MonteCarloIt is now established and recognised that the IAAF World Youth Championships which were introduced by the late IAAF President Primo Nebiolo in 1999, are a great platform on which teenage athletes can perform, gain invaluable experience and then move on to the bigger stages of junior and then senior championship competition.

The winner of the women’s Pole Vault at the inaugural edition of the World Youth Championships in Bydgoszcz, Poland, Russia’s Yelena Isinbayeva has since become an icon of the sport winning World Junior, World senior, European Indoor and outdoor and Olympic titles in addition to setting multiple World records.

Jamaica’s Veronica Campbell won the 100m at the same World Youth Championships and went on to win the 200m Olympic title in Athens 2004. Australia’s Jana Pittman won the World Youth 400m Hurdles title in 1999 and secured the World senior title in Paris 2003. The list is long…

However, winning gold at a World Youth Championships is not the only way for an athlete to reach stardom. Failing or not succeeding has often proved to be an extra motivational factor for Youth athletes to come back and excel in the senior ranks.

Uganda’s World 3000m Steeplechase champion Dorcus Inzikuru is one example. Who would have thought that the diminutive teenager would one day become her country’s first World champion when she finished a distant 8th in the 3000m at the 1999 World Youth Championships?

In that same race, a 15-year-old Ethiopian by the name of Meseret Defar was out-sprinted in the final stages of the event and had to be content with silver. Now the reigning Olympic champion, Defar hasn’t lost that many sprint finishes since and has recently set the latest of her World records in the opening leg of the IAAF Golden League in Oslo.

The reigning European Indoor 400m champion Nicola Sanders of Great Britain was out of the medals in Bydgoszcz 1999, finishing fourth in the 400m Hurdles. This winter Sanders set the three fastest indoor times of the season to prove that she has finally come off age.
 
Greece’s Louis Tsatoumas also ended his 1999 World Youth campaign in fourth position but is the current Long Jump world season leader with a new national record leap of 8.66m.
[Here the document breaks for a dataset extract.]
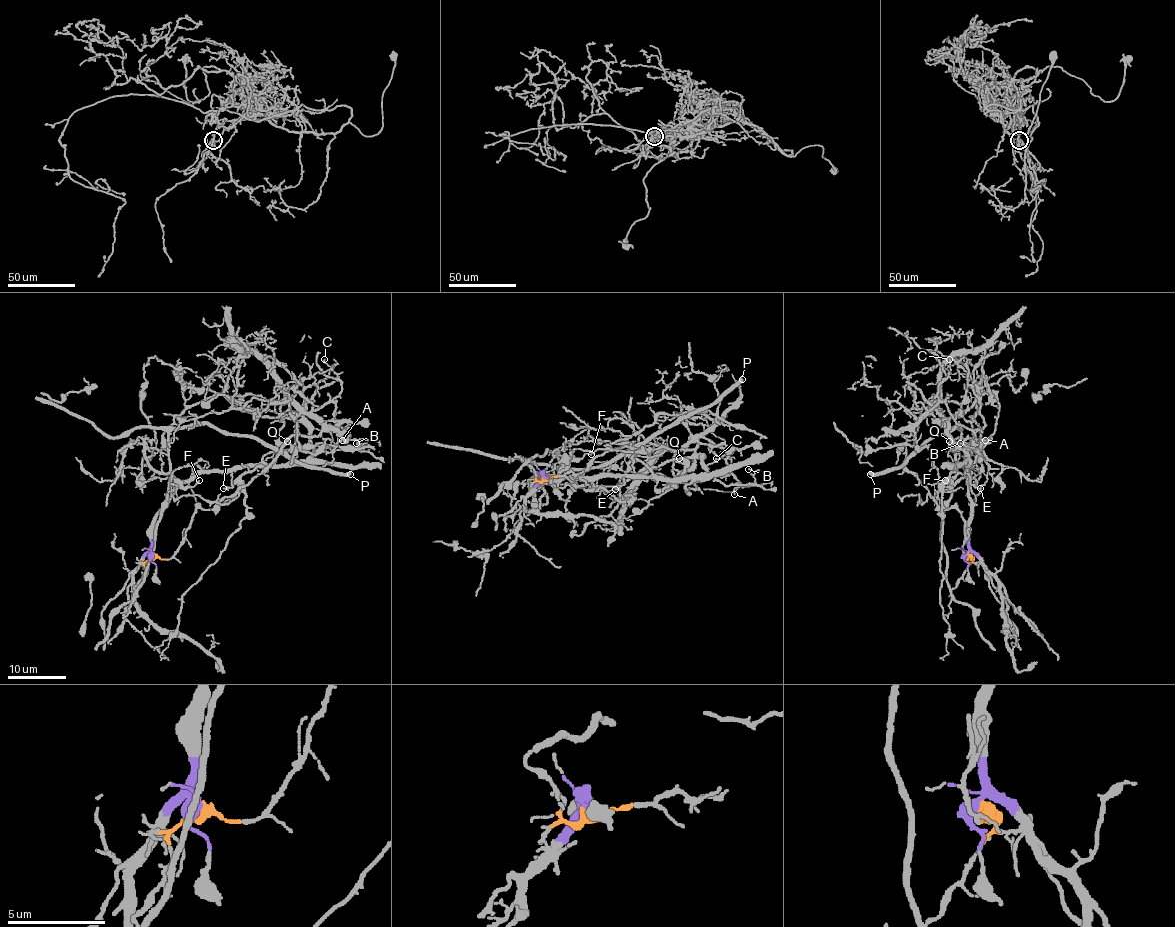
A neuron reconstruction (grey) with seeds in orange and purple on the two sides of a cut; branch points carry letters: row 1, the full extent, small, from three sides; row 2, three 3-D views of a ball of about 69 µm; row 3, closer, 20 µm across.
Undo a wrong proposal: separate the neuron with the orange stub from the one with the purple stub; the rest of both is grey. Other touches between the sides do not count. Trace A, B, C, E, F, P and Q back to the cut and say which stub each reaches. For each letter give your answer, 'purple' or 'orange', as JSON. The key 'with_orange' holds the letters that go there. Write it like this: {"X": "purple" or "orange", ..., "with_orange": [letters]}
{"A": "orange", "B": "purple", "C": "orange", "E": "purple", "F": "purple", "P": "purple", "Q": "purple", "with_orange": ["A", "C"]}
Sprint hurdler Virginia Powell of the USA came a very disappointing last in the final of the 100m Hurdles in Bydgoszcz but has since tremendously improved and is the current world season leader at 12.45.
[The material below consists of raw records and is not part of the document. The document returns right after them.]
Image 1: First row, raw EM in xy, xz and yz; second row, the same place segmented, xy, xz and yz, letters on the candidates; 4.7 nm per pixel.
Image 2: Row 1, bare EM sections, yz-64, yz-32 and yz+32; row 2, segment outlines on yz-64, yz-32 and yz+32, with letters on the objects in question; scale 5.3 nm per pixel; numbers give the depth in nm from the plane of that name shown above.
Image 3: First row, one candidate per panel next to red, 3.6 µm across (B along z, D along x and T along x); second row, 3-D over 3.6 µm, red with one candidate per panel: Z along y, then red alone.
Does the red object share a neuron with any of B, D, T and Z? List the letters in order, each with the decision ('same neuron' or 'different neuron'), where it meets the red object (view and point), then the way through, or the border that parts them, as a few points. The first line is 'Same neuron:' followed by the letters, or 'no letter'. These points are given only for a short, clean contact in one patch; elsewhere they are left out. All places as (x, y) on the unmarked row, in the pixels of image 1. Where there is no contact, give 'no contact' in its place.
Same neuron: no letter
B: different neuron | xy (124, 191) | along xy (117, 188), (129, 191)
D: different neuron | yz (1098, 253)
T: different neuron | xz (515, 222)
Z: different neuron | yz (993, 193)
More recently, Cuba’s Dayron Robles came sixth at the 2003 edition of the World Youth Championships in Sherbrooke, Canada, and his performance would have gone unnoticed if the prodigious talent hadn’t gone on to set an Area record of 13.00 when finishing second at last year’s IAAF World Athletics Final.

So keep your eyes open in Ostrava, it may well be that the next big name of our sport is to be found in the results, and he or she doesn’t necessarily have to win the World Youth title to achieve a successful career!